指輪を外したら、さようなら。

 大和と陸をなだめながらも、龍也が横目であきらの様子を伺っているのを見逃さなかった。

 あきらは麻衣と、いつ頃生まれるのだろうと話している。

「私たちが一肌脱いだ甲斐があったわけだ」と、私は大和に言った。

「ね? あきら、麻衣」

「そうそう! 感謝してよね、大和」

「は? なんで――」

「パーカー」

 あきらの一言に、大和が口をポカンと開けた。

「ナニしちゃったんだ?」

「してねーよ!」

「は? パーカー、って何の話だよ?」と、陸が興味津々で身を乗り出す。

「なんでもねーよ!」

「違うよね? 久し振りにお洒落したさなえを見て、ソノ気になっちゃったんだもんね?」

「そう! そうだよ! そういう意味では、きっかけ作ってくれて感謝してるよ」

 麻衣の助け舟に飛び乗って、大和が話を逸らす。

「先週からつわり酷くて、実家に帰ってるんだよ。その方がゆっくりできると思って。だいぶ落ち着いたから今日も来たがったんだけど、さっき迎えに行ったら、また寝込んでてさ」

「大斗くんの時も、キツそうだったもんね?」

「ああ」

「大斗くんは? さなえと一緒?」

「大斗が一緒じゃさなえが休めないから残したんだけど、二日が限界だった……」

「大斗くん、さなえにべったりだって言ってたもんね?」

「そうなんだよ。

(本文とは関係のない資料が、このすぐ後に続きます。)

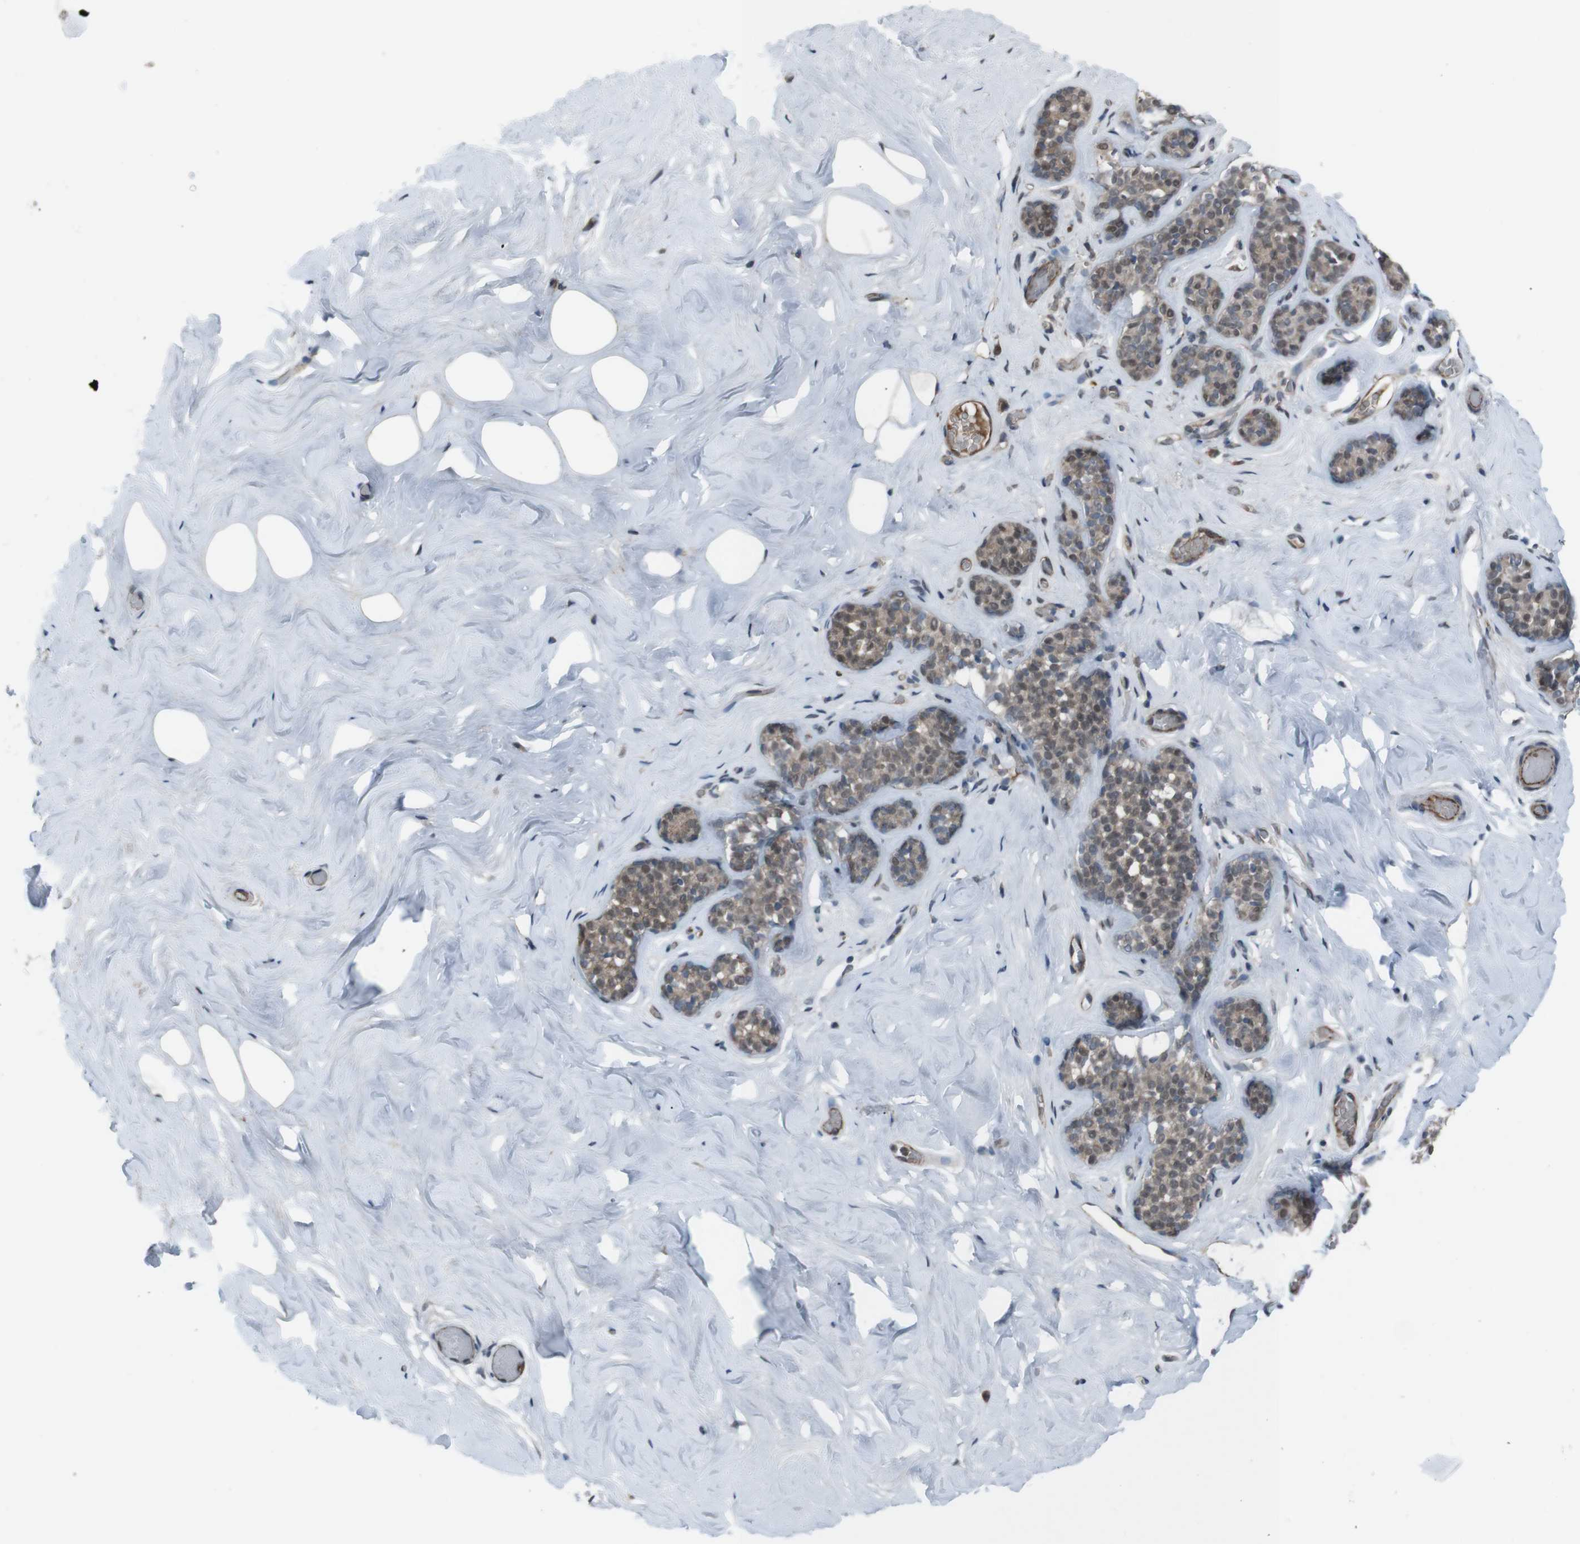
{"staining": {"intensity": "moderate", "quantity": ">75%", "location": "nuclear"}, "tissue": "breast", "cell_type": "Adipocytes", "image_type": "normal", "snomed": [{"axis": "morphology", "description": "Normal tissue, NOS"}, {"axis": "topography", "description": "Breast"}], "caption": "Approximately >75% of adipocytes in unremarkable breast exhibit moderate nuclear protein positivity as visualized by brown immunohistochemical staining.", "gene": "SS18L1", "patient": {"sex": "female", "age": 75}}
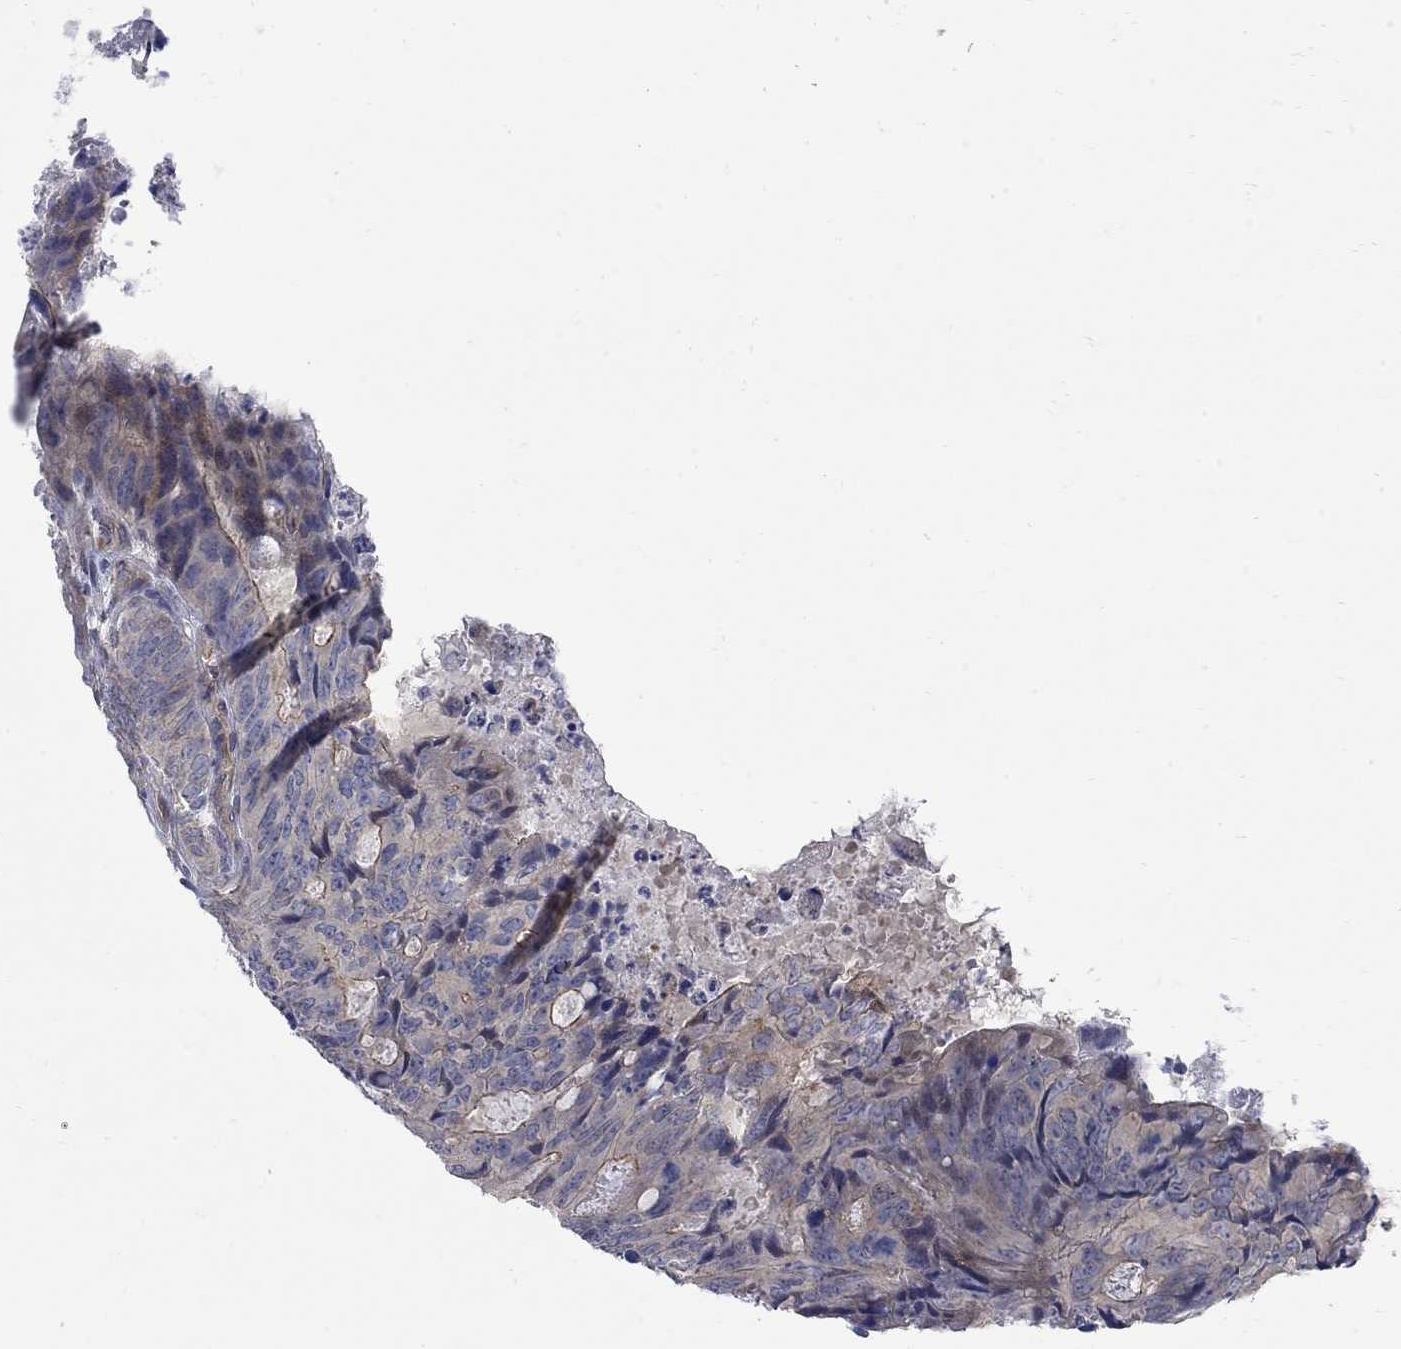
{"staining": {"intensity": "weak", "quantity": "25%-75%", "location": "cytoplasmic/membranous"}, "tissue": "colorectal cancer", "cell_type": "Tumor cells", "image_type": "cancer", "snomed": [{"axis": "morphology", "description": "Adenocarcinoma, NOS"}, {"axis": "topography", "description": "Colon"}], "caption": "Approximately 25%-75% of tumor cells in human colorectal cancer (adenocarcinoma) demonstrate weak cytoplasmic/membranous protein positivity as visualized by brown immunohistochemical staining.", "gene": "SCN7A", "patient": {"sex": "male", "age": 79}}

早くも赤ちゃん返りなのか、ますますさなえから離れなくなっちまって」

 なんだかんだと言いながらも、大和は幸せそうで、嬉しくなった。

 きっと、あきらも同じ気持ちだと思う。

 龍也はかなり心配しているようだけど。

「今日はその報告もしたくて、来たんだよ」

「マジかぁ。じゃ、タイミング悪かったかな」と、陸。

「何が?」

「いや。俺からも報告があってさ」

 全員が陸に注目する。

 陸もいよいよ待望の赤ちゃんが!? と、誰もが思ったはずだ。

 デキ婚したのに流産で、それから二年が過ぎた。

 言葉にはしなくても、みんな気にかけていたはずだ。

「離婚、した」

「――――っ!?」

 あっけらかんとした陸の告白に、耳を疑った。

「で、イギリスに行く」

「……はぁ!?」

「イギリス!?」

「その前に、離婚て!」

 慌てるみんなをよそに、陸は頬杖をついてビールを飲む。

「ずっと、家庭内別居状態だったんだよ。離婚するにも、仕事が忙しくてろくに話し合う時間もなかったってだけで二年もずるずるしちまったけど、俺のイギリス行きが決まって、記入済みの離婚届をテーブルに置いておいたら、いつの間にか記入してあった」

「そんな……」

「そんなもんだった、ってことだ」

「……」

 誰も、何も言えなかった。

 陸は真面目な男だ。

 うっかり子供が出来たことが理由だとしても、潔く責任を取った。

 その陸が、こんな風に離婚を語るのだ。

 これ以上、何が言えるだろう。

「それは、飲みたくもなるよね」

 一緒に飲むくらいしか、私にしてあげられることが思い浮かばなかった。

「よし! 飲もう!」

 私は呼出しボタンを押して、ウェイターを呼んだ。ビールのお代わりを注文する。

「いつ、行くの?」

 麻衣の震える声に、ハッとした。